NEW YORK (GenomeWeb News) – Sequenom today said that the US District Court for the Southern District of California has approved the settlement reached in a class action suit brought by shareholders of the firm.
Under the settlement, Sequenom agreed to pay shareholders $14 million, and it agreed to issue to the plaintiffs a number of shares of Sequenom common stock.
Sequenom shareholders Leon Ries and Michelle Finlayson filed the suit against Sequenom in November on behalf of other company shareholders.
The suit, which named as defendants the company and several individual current and former executives, related to the mishandling of data surrounding SEQureDx, a non-invasive test for fetal gene and chromosome abnormalities being developed by the company.

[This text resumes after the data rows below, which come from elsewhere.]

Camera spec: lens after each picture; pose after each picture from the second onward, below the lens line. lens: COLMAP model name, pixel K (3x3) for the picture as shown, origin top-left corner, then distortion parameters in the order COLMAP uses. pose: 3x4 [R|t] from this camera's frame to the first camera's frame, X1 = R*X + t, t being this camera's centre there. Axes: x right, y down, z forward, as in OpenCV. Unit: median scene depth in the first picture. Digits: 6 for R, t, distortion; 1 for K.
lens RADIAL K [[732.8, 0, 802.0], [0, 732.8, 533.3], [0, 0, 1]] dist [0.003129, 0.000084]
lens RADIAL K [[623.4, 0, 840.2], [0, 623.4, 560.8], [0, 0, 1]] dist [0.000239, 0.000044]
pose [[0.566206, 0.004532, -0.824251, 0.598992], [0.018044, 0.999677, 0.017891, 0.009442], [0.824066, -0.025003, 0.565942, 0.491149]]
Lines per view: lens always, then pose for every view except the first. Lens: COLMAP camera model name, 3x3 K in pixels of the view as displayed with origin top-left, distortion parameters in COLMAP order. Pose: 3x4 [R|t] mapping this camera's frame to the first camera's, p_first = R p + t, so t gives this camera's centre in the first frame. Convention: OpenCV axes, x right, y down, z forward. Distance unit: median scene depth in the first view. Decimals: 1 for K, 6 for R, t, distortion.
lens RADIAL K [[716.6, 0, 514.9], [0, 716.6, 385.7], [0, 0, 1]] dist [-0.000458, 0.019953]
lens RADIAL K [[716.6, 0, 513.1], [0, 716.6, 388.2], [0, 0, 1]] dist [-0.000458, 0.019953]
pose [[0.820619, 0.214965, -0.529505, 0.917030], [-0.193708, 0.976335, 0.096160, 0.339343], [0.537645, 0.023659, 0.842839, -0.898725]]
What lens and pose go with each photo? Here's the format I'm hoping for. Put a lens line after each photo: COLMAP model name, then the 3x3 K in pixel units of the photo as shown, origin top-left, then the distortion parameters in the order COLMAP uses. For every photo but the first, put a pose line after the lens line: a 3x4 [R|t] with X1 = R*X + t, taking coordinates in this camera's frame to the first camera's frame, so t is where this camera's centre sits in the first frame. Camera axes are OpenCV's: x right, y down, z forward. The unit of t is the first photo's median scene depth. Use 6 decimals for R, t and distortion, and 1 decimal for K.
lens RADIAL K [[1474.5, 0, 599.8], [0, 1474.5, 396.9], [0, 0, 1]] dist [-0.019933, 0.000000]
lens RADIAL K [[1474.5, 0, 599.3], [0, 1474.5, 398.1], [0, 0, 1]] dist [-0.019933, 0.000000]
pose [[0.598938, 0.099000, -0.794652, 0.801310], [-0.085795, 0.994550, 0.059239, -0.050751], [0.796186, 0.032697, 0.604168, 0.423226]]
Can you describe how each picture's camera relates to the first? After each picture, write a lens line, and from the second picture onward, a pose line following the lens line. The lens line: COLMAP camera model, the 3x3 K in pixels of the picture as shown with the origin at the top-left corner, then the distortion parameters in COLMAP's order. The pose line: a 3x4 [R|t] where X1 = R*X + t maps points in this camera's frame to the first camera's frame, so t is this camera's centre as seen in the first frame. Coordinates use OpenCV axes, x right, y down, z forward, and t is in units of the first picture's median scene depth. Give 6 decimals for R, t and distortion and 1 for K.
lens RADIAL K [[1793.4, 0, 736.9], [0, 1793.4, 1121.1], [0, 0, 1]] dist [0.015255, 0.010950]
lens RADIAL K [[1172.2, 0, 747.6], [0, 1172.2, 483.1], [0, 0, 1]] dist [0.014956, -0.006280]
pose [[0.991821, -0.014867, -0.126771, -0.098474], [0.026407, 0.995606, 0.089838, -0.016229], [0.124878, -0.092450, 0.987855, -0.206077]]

Specifically, the plaintiffs alleged breach of fiduciary duties against a number of current and ex-officials, and leveled charges of insider stock trading against a former official who allegedly sold more than 22,000 shares of his personally held Sequenom stock just prior to the company issuing a press release last April detailing the data mishandling.
News of the data mishandling, which followed some 14 instances of the company allegedly providing false information such as positive scientific data about the progress of the test, caused Sequenom's stock price to plunge to $3.62 per share from $14.91 per share, an approximate market capitalization loss of $687 million, according to the suit.
Shares of Sequenom were down 3 percent at $5.82 in early Wednesday trade on the Nasdaq.